> **JOB ITEM**
Set down the full listing below word for word; pictures stay out of the copy.

(Beginning of DATA FOR THIS EXERCISE)

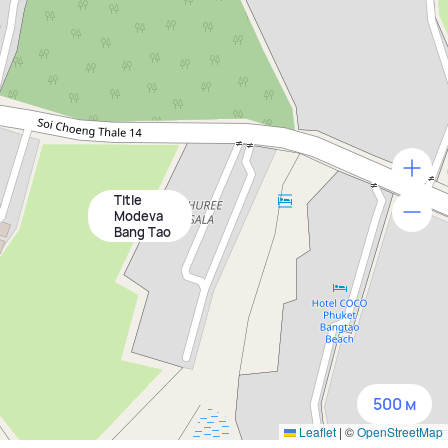
Title
500 м
Modeva
Bang Tao
1500 м
3 км
5 км
500 м
Leaflet
|
©
OpenStreetMap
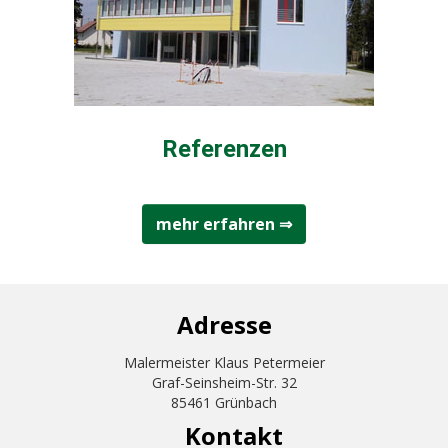
Referenzen
mehr erfahren ⇒
Adresse
Malermeister Klaus Petermeier
Graf-Seinsheim-Str. 32
85461 Grünbach
Kontakt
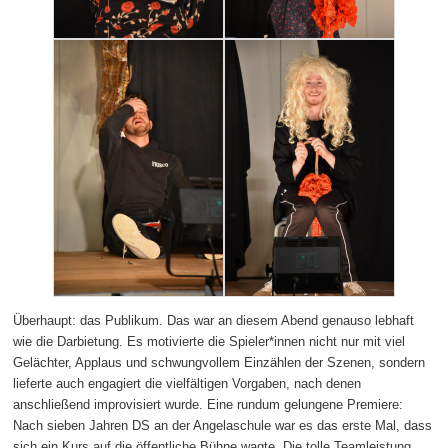
Überhaupt: das Publikum. Das war an diesem Abend genauso lebhaft
wie die Darbietung. Es motivierte die Spieler*innen nicht nur mit viel
Gelächter, Applaus und schwungvollem Einzählen der Szenen, sondern
lieferte auch engagiert die vielfältigen Vorgaben, nach denen
anschließend improvisiert wurde. Eine rundum gelungene Premiere:
Nach sieben Jahren DS an der Angelaschule war es das erste Mal, dass
sich ein Kurs auf die öffentliche Bühne wagte. Die tolle Teamleistung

(End of DATA FOR THIS EXERCISE)

> **ANSWER SECTION**
Title
500 м
Modeva
Bang Tao
1500 м
3 км
5 км
500 м
Leaflet
|
©
OpenStreetMap
Referenzen
mehr erfahren ⇒
Adresse
Malermeister Klaus Petermeier
Graf-Seinsheim-Str. 32
85461 Grünbach
Kontakt
Überhaupt: das Publikum. Das war an diesem Abend genauso lebhaft
wie die Darbietung. Es motivierte die Spieler*innen nicht nur mit viel
Gelächter, Applaus und schwungvollem Einzählen der Szenen, sondern
lieferte auch engagiert die vielfältigen Vorgaben, nach denen
anschließend improvisiert wurde. Eine rundum gelungene Premiere:
Nach sieben Jahren DS an der Angelaschule war es das erste Mal, dass
sich ein Kurs auf die öffentliche Bühne wagte. Die tolle Teamleistung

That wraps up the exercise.